(Material provided begins)

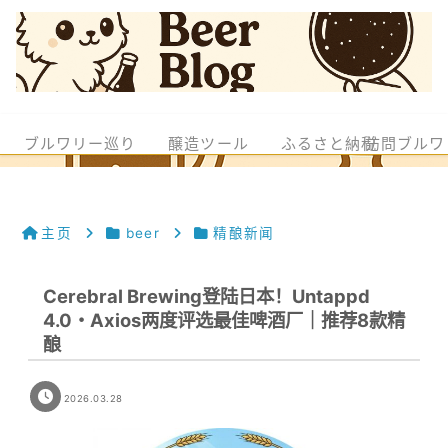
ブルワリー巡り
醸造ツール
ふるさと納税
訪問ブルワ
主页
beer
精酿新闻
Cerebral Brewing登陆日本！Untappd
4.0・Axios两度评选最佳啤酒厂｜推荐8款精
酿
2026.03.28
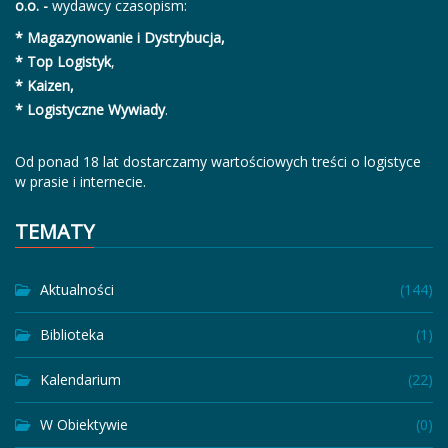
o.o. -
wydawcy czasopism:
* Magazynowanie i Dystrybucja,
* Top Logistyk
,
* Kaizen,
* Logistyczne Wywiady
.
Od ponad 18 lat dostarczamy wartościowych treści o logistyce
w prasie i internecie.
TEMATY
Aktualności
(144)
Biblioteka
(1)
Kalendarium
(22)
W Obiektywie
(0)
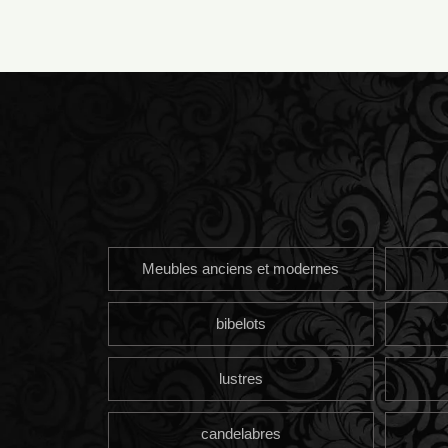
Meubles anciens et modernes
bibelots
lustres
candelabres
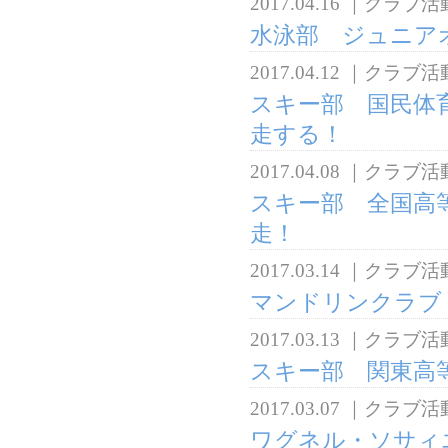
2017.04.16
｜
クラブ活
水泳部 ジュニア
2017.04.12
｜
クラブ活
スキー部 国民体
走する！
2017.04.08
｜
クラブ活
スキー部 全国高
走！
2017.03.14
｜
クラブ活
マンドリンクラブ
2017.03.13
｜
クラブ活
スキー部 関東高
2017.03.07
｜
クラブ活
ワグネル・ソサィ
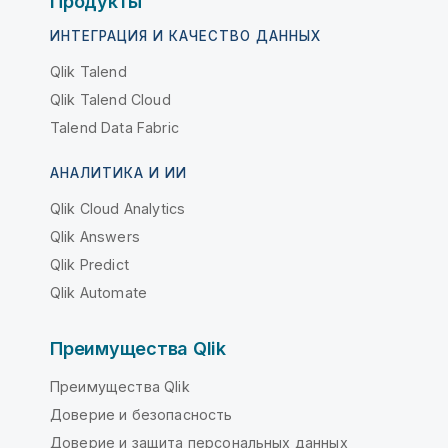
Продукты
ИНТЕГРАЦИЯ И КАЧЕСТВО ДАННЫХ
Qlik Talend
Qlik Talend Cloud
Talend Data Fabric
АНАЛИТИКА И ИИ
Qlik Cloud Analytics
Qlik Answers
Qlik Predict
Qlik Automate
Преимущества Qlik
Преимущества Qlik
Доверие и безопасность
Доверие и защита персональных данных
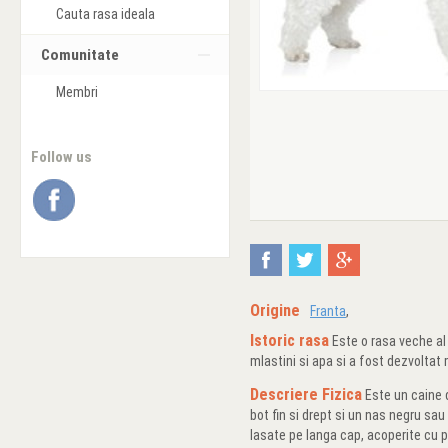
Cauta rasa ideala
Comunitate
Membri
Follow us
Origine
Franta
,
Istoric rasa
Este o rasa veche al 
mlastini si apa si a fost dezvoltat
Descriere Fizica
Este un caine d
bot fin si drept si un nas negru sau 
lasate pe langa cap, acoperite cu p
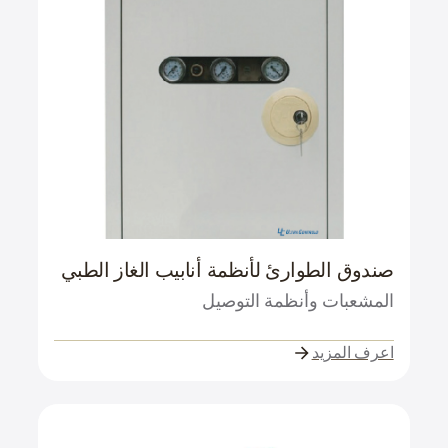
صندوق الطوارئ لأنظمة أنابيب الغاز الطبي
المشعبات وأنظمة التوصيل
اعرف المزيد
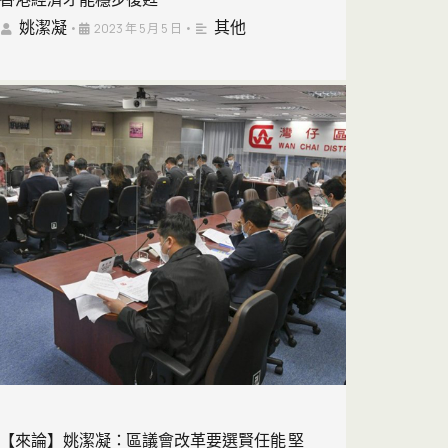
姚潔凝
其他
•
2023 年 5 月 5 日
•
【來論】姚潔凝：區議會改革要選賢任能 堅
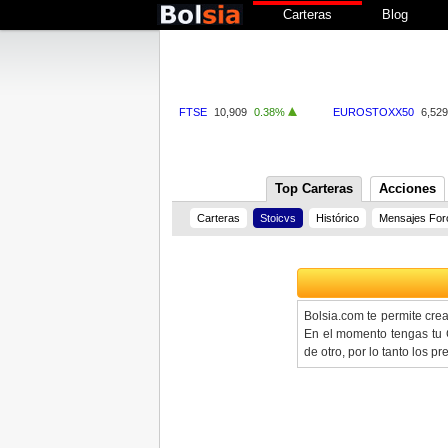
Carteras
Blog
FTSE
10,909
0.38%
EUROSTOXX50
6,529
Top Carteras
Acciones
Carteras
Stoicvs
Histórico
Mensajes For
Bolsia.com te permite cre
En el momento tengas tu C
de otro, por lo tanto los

(Material provided ends)

**How to complete this task**
Output the lines of the items from the start of the items through the line containing "candelabres", both ends included, exactly as they appear, omitting the pictures.

**Reply to the exercise**
ブルワリー巡り
醸造ツール
ふるさと納税
訪問ブルワ
主页
beer
精酿新闻
Cerebral Brewing登陆日本！Untappd
4.0・Axios两度评选最佳啤酒厂｜推荐8款精
酿
2026.03.28
o.o. -
wydawcy czasopism:
* Magazynowanie i Dystrybucja,
* Top Logistyk
,
* Kaizen,
* Logistyczne Wywiady
.
Od ponad 18 lat dostarczamy wartościowych treści o logistyce
w prasie i internecie.
TEMATY
Aktualności
(144)
Biblioteka
(1)
Kalendarium
(22)
W Obiektywie
(0)
Meubles anciens et modernes
bibelots
lustres
candelabres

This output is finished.